(DATASET EXTRACT)

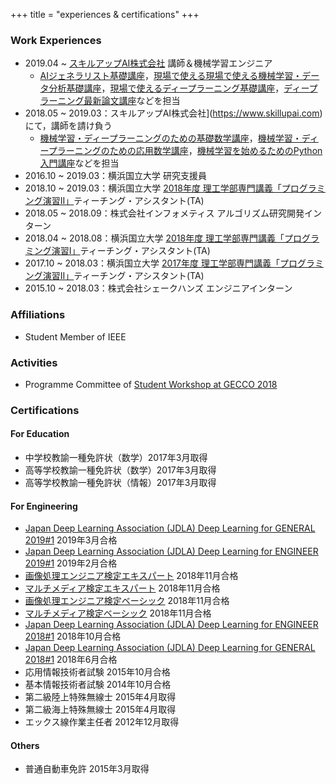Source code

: +++
title = "experiences & certifications"
+++

### Work Experiences
- 2019.04 ~ [スキルアップAI株式会社](https://www.skillupai.com) 講師＆機械学習エンジニア
  - [AIジェネラリスト基礎講座](https://www.skillupai.com/ai-generalist/)，[現場で使える現場で使える機械学習・データ分析基礎講座](https://www.skillupai.com/machine-learning/)，[現場で使えるディープラーニング基礎講座](https://www.skillupai.com/deep-learning/)，[ディープラーニング最新論文講座](https://www.skillupai.com/dl-paper/)などを担当
- 2018.05 ~ 2019.03：スキルアップAI株式会社](https://www.skillupai.com)にて，講師を請け負う
  - [機械学習・ディープラーニングのための基礎数学講座](https://www.skillupai.com/fundamental-math/)，[機械学習・ディープラーニングのための応用数学講座](https://www.skillupai.com/applied-math/)，[機械学習を始めるためのPython入門講座](https://www.skillupai.com/python/)などを担当
- 2016.10 ~ 2019.03：横浜国立大学 研究支援員
- 2018.10 ~ 2019.03：横浜国立大学 [2018年度 理工学部専門講義「プログラミング演習II」](https://risyu.jmk.ynu.ac.jp/gakumu/Public/Syllabus/DetailMain.aspx?lct_year=2018&lct_cd=6I2205Z&je_cd=1)ティーチング・アシスタント(TA)
- 2018.05 ~ 2018.09：株式会社インフォメティス アルゴリズム研究開発インターン
- 2018.04 ~ 2018.08：横浜国立大学 [2018年度 理工学部専門講義「プログラミング演習I」](https://risyu.jmk.ynu.ac.jp/gakumu_portal/Public/Syllabus/DetailMain.aspx?lct_year=2018&lct_cd=6Z2212A&je_cd=1)ティーチング・アシスタント(TA)
- 2017.10 ~ 2018.03：横浜国立大学 [2017年度 理工学部専門講義「プログラミング演習II」](https://risyu.jmk.ynu.ac.jp/gakumu/Public/Syllabus/DetailMain.aspx?lct_year=2017&lct_cd=6I2205Z&je_cd=1)ティーチング・アシスタント(TA)
- 2015.10 ~ 2018.03：株式会社シェークハンズ エンジニアインターン

### Affiliations
- Student Member of IEEE

### Activities
- Programme Committee of [Student Workshop at GECCO 2018](http://gecco-2018.sigevo.org/index.html/tiki-index.php?page=Student%20Workshop)

### Certifications
#### For Education
- 中学校教諭一種免許状（数学）2017年3月取得
- 高等学校教諭一種免許状（数学）2017年3月取得
- 高等学校教諭一種免許状（情報）2017年3月取得

#### For Engineering

- [Japan Deep Learning Association (JDLA) Deep Learning for GENERAL 2019#1](http://www.jdla.org/business/certificate/#education) 2019年3月合格
- [Japan Deep Learning Association (JDLA) Deep Learning for ENGINEER 2019#1](http://www.jdla.org/business/certificate/#education) 2019年2月合格
- [画像処理エンジニア検定エキスパート](https://www.cgarts.or.jp/kentei/about/img_engineer/index.html) 2018年11月合格 
- [マルチメディア検定エキスパート](https://www.cgarts.or.jp/kentei/about/multimedia/index.html) 2018年11月合格
- [画像処理エンジニア検定ベーシック](https://www.cgarts.or.jp/kentei/about/img_engineer/index.html) 2018年11月合格
- [マルチメディア検定ベーシック](https://www.cgarts.or.jp/kentei/about/multimedia/index.html) 2018年11月合格
- [Japan Deep Learning Association (JDLA) Deep Learning for ENGINEER 2018#1](http://www.jdla.org/business/certificate/#education) 2018年10月合格
- [Japan Deep Learning Association (JDLA) Deep Learning for GENERAL 2018#1](http://www.jdla.org/business/certificate/#education) 2018年6月合格
- 応用情報技術者試験 2015年10月合格
- 基本情報技術者試験 2014年10月合格
- 第二級陸上特殊無線士 2015年4月取得
- 第二級海上特殊無線士 2015年4月取得
- エックス線作業主任者 2012年12月取得

#### Others
- 普通自動車免許 2015年3月取得
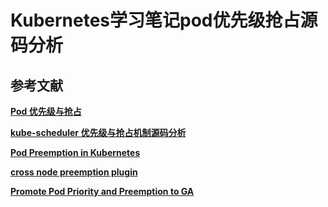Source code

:


# Kubernetes学习笔记pod优先级抢占源码分析














## 参考文献
**[Pod 优先级与抢占](https://kubernetes.io/zh/docs/concepts/configuration/pod-priority-preemption/)**

**[kube-scheduler 优先级与抢占机制源码分析](https://www.bookstack.cn/read/source-code-reading-notes/kubernetes-kube_scheduler_preempt.md)**

**[Pod Preemption in Kubernetes](https://github.com/kubernetes/design-proposals-archive/blob/main/scheduling/pod-preemption.md)**

**[cross node preemption plugin](https://github.com/kubernetes-sigs/scheduler-plugins/blob/master/pkg/crossnodepreemption/README.md)**

**[Promote Pod Priority and Preemption to GA](https://github.com/kubernetes/enhancements/blob/master/keps/sig-scheduling/268-priority-preemption/README.md)**
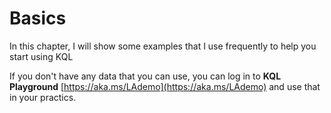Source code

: # Basics

In this chapter, I will show some examples that I use frequently to help you start using KQL

If you don't have any data that you can use, you can log in to **KQL Playground** [https://aka.ms/LAdemo](https://aka.ms/LAdemo) and use that in your practics.&#x20;
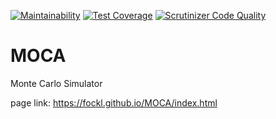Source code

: [![Maintainability](https://api.codeclimate.com/v1/badges/b46309f0a4f2dc35c13f/maintainability)](https://codeclimate.com/github/fockl/MOCA/maintainability)
[![Test Coverage](https://api.codeclimate.com/v1/badges/b46309f0a4f2dc35c13f/test_coverage)](https://codeclimate.com/github/fockl/MOCA/test_coverage)
[![Scrutinizer Code Quality](https://scrutinizer-ci.com/g/fockl/MOCA/badges/quality-score.png?b=master)](https://scrutinizer-ci.com/g/fockl/MOCA/?branch=master)

# MOCA
Monte Carlo Simulator

page link: https://fockl.github.io/MOCA/index.html
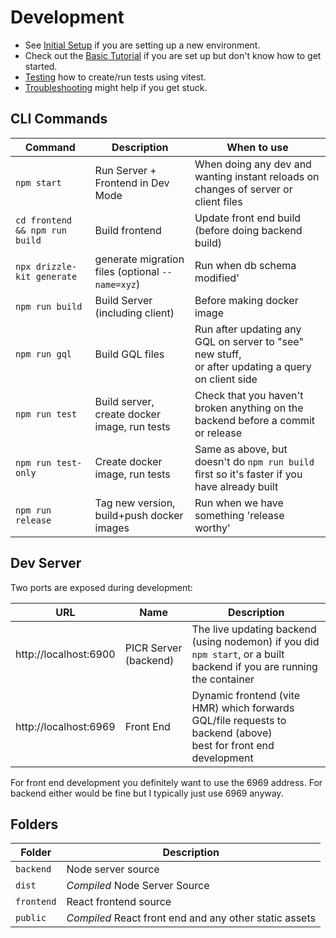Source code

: # Development

- See [Initial Setup](initial-setup.md) if you are setting up a new environment. 
- Check out the [Basic Tutorial](basic-tutorial.md) if you are set up but don't know how to get started.
- [Testing](testing.md) how to create/run tests using vitest.
- [Troubleshooting](troubleshooting.md) might help if you get stuck.

## CLI Commands
| Command                       | Description                                      | When to use                                                                                            |
|-------------------------------|--------------------------------------------------|--------------------------------------------------------------------------------------------------------|
| `npm start`                   | Run Server + Frontend in Dev Mode                | When doing any dev and wanting instant reloads on changes of server or client files                    |
| `cd frontend && npm run build` | Build frontend                                   | Update front end build (before doing backend build)                                                    |
| `npx drizzle-kit generate`    | generate migration files (optional `--name=xyz`) | Run when db schema modified'                                                                           |
| `npm run build`               | Build Server (including client)                  | Before making docker image                                                                             |
| `npm run gql`                 | Build GQL files                                  | Run after updating any GQL on server to "see" new stuff, <br/>or after updating a query on client side |
| `npm run test`                | Build server, create docker image, run tests     | Check that you haven't broken anything on the backend before a commit or release                       |
| `npm run test-only`           | Create docker image, run tests                   | Same as above, but doesn't do `npm run build` first so it's faster if you have already built           |
| `npm run release`             | Tag new version, build+push docker images        | Run when we have something 'release worthy'                                                            |

## Dev Server
Two ports are exposed during development:

| URL                   | Name                  | Description                                                                                                           |
|-----------------------|-----------------------|-----------------------------------------------------------------------------------------------------------------------|
| http://localhost:6900 | PICR Server (backend) | The live updating backend (using nodemon) if you did `npm start`, or a built backend if you are running the container |
| http://localhost:6969 | Front End             | Dynamic frontend (vite HMR) which forwards GQL/file requests to backend (above)<br/>best for front end development    |

For front end development you definitely want to use the 6969 address. For backend either would be fine but I typically just use 6969 anyway.

## Folders
| Folder     | Description                                            |
|------------|--------------------------------------------------------|
| `backend`  | Node server source                                     |
| `dist`     | *Compiled* Node Server Source                          |
| `frontend` | React frontend source                                  |
| `public`   | *Compiled* React front end and any other static assets |
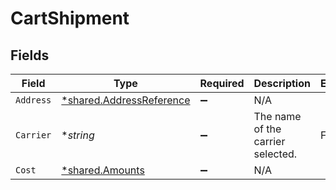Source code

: # CartShipment


## Fields

| Field                                                                      | Type                                                                       | Required                                                                   | Description                                                                | Example                                                                    |
| -------------------------------------------------------------------------- | -------------------------------------------------------------------------- | -------------------------------------------------------------------------- | -------------------------------------------------------------------------- | -------------------------------------------------------------------------- |
| `Address`                                                                  | [*shared.AddressReference](../../../pkg/models/shared/addressreference.md) | :heavy_minus_sign:                                                         | N/A                                                                        |                                                                            |
| `Carrier`                                                                  | **string*                                                                  | :heavy_minus_sign:                                                         | The name of the carrier selected.                                          | FedEx                                                                      |
| `Cost`                                                                     | [*shared.Amounts](../../../pkg/models/shared/amounts.md)                   | :heavy_minus_sign:                                                         | N/A                                                                        |                                                                            |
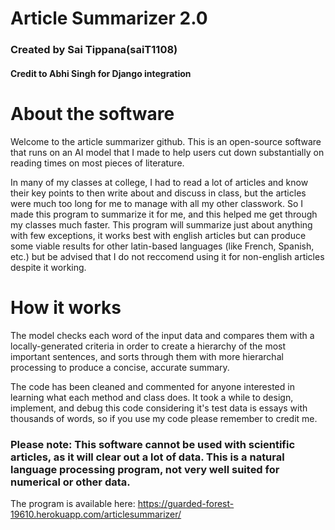 ﻿# Article Summarizer 2.0
### Created by Sai Tippana(saiT1108)
#### Credit to Abhi Singh for Django integration

# About the software

Welcome to the article summarizer github. This is an open-source software that runs on an AI model that I made to help users cut down substantially on reading times on most pieces of literature. 

In many of my classes at college, I had to read a lot of articles and know their key points to then write about and discuss in class, but the articles were much too long for me to manage with all my other classwork. So I made this program to summarize it for me, and this helped me get through my classes much faster. This program will summarize just about anything with few exceptions, it works best with english articles but can produce some viable results for other latin-based languages (like French, Spanish, etc.) but be advised that I do not reccomend using it for non-english articles despite it working.

# How it works

The model checks each word of the input data and compares them with a locally-generated criteria in order to create a hierarchy of the most important sentences, and sorts through them with more hierarchal processing to produce a concise, accurate summary.

The code has been cleaned and commented for anyone interested in learning what each method and class does. It took a while to design, implement, and debug this code considering it's test data is essays with thousands of words, so if you use my code please remember to credit me.

### Please note: This software cannot be used with scientific articles, as it will clear out a lot of data. This is a natural language processing program, not very well suited for numerical or other data.

The program is available here: https://guarded-forest-19610.herokuapp.com/articlesummarizer/
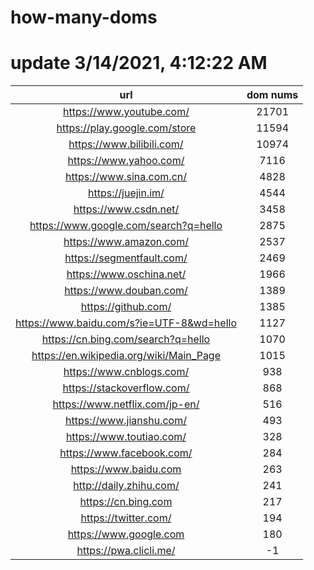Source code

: # how-many-doms

# update 3/14/2021, 4:12:22 AM

url | dom nums
:-: | :-:
https://www.youtube.com/ | 21701
https://play.google.com/store | 11594
https://www.bilibili.com/ | 10974
https://www.yahoo.com/ | 7116
https://www.sina.com.cn/ | 4828
https://juejin.im/ | 4544
https://www.csdn.net/ | 3458
https://www.google.com/search?q=hello | 2875
https://www.amazon.com/ | 2537
https://segmentfault.com/ | 2469
https://www.oschina.net/ | 1966
https://www.douban.com/ | 1389
https://github.com/ | 1385
https://www.baidu.com/s?ie=UTF-8&wd=hello | 1127
https://cn.bing.com/search?q=hello | 1070
https://en.wikipedia.org/wiki/Main_Page | 1015
https://www.cnblogs.com/ | 938
https://stackoverflow.com/ | 868
https://www.netflix.com/jp-en/ | 516
https://www.jianshu.com/ | 493
https://www.toutiao.com/ | 328
https://www.facebook.com/ | 284
https://www.baidu.com | 263
http://daily.zhihu.com/ | 241
https://cn.bing.com | 217
https://twitter.com/ | 194
https://www.google.com | 180
https://pwa.clicli.me/ | -1
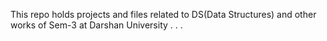 This repo holds projects and files related to DS(Data Structures) and other works of Sem-3 at Darshan University . . .
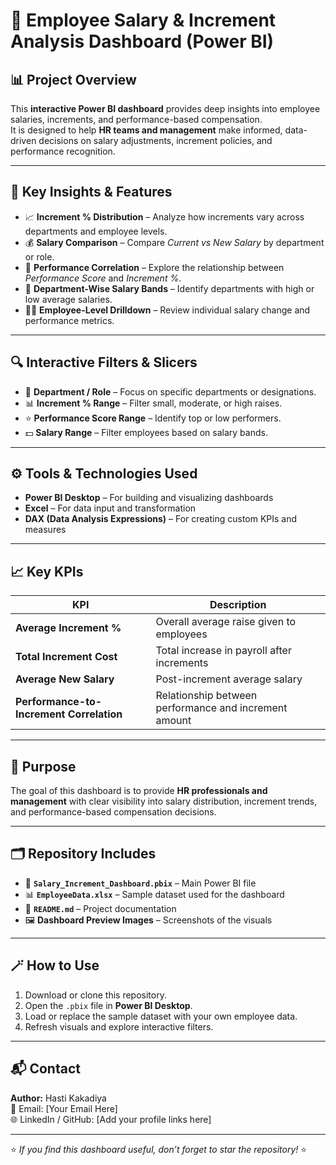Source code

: # 💼 Employee Salary & Increment Analysis Dashboard (Power BI)

## 📊 Project Overview
This **interactive Power BI dashboard** provides deep insights into employee salaries, increments, and performance-based compensation.  
It is designed to help **HR teams and management** make informed, data-driven decisions on salary adjustments, increment policies, and performance recognition.

---

## 🎯 Key Insights & Features
- 📈 **Increment % Distribution** – Analyze how increments vary across departments and employee levels.  
- 💰 **Salary Comparison** – Compare *Current vs New Salary* by department or role.  
- 🧠 **Performance Correlation** – Explore the relationship between *Performance Score* and *Increment %*.  
- 🏢 **Department-Wise Salary Bands** – Identify departments with high or low average salaries.  
- 👩‍💼 **Employee-Level Drilldown** – Review individual salary change and performance metrics.  

---

## 🔍 Interactive Filters & Slicers
- 🏢 **Department / Role** – Focus on specific departments or designations.  
- 📊 **Increment % Range** – Filter small, moderate, or high raises.  
- ⭐ **Performance Score Range** – Identify top or low performers.  
- 💵 **Salary Range** – Filter employees based on salary bands.

---

## ⚙️ Tools & Technologies Used
- **Power BI Desktop** – For building and visualizing dashboards  
- **Excel** – For data input and transformation  
- **DAX (Data Analysis Expressions)** – For creating custom KPIs and measures  

---

## 📈 Key KPIs
| KPI | Description |
|------|--------------|
| **Average Increment %** | Overall average raise given to employees |
| **Total Increment Cost** | Total increase in payroll after increments |
| **Average New Salary** | Post-increment average salary |
| **Performance-to-Increment Correlation** | Relationship between performance and increment amount |

---

## 🧠 Purpose
The goal of this dashboard is to provide **HR professionals and management** with clear visibility into salary distribution, increment trends, and performance-based compensation decisions.

---

## 🗂️ Repository Includes
- 📁 **`Salary_Increment_Dashboard.pbix`** – Main Power BI file  
- 📊 **`EmployeeData.xlsx`** – Sample dataset used for the dashboard  
- 📝 **`README.md`** – Project documentation  
- 🖼️ **Dashboard Preview Images** – Screenshots of the visuals  

---

## 🪄 How to Use
1. Download or clone this repository.  
2. Open the `.pbix` file in **Power BI Desktop**.  
3. Load or replace the sample dataset with your own employee data.  
4. Refresh visuals and explore interactive filters.  

---

## 📬 Contact
**Author:** Hasti Kakadiya  
📧 Email: [Your Email Here]  
🌐 LinkedIn / GitHub: [Add your profile links here]  

---

⭐ *If you find this dashboard useful, don’t forget to star the repository!* ⭐
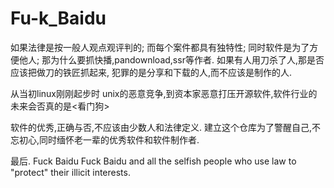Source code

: # Fu-k_Baidu

如果法律是按一般人观点观评判的;
而每个案件都具有独特性;
同时软件是为了方便他人;
那为什么要抓快播,pandownload,ssr等作者.
如果有人用刀杀了人,那是否应该把做刀的铁匠抓起来,
犯罪的是分享和下载的人,而不应该是制作的人.

从当初linux刚刚起步时 unix的恶意竞争,到资本家恶意打压开源软件,软件行业的未来会否真的是<看门狗>

软件的优秀,正确与否,不应该由少数人和法律定义.
建立这个仓库为了警醒自己,不忘初心,同时缅怀老一辈的优秀软件和软件制作者.

最后.
Fuck Baidu
Fuck Baidu and all the selfish people who use law to "protect" their illicit interests.
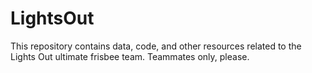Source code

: # LightsOut

This repository contains data, code, and other resources related to the Lights Out ultimate frisbee team.  Teammates only, please.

(End DATASET EXTRACT)

DIRECTIONS >>
In the listing, find every line with the word "fockl" and state how many there are, nothing more.

ANSWER SPACE >>
4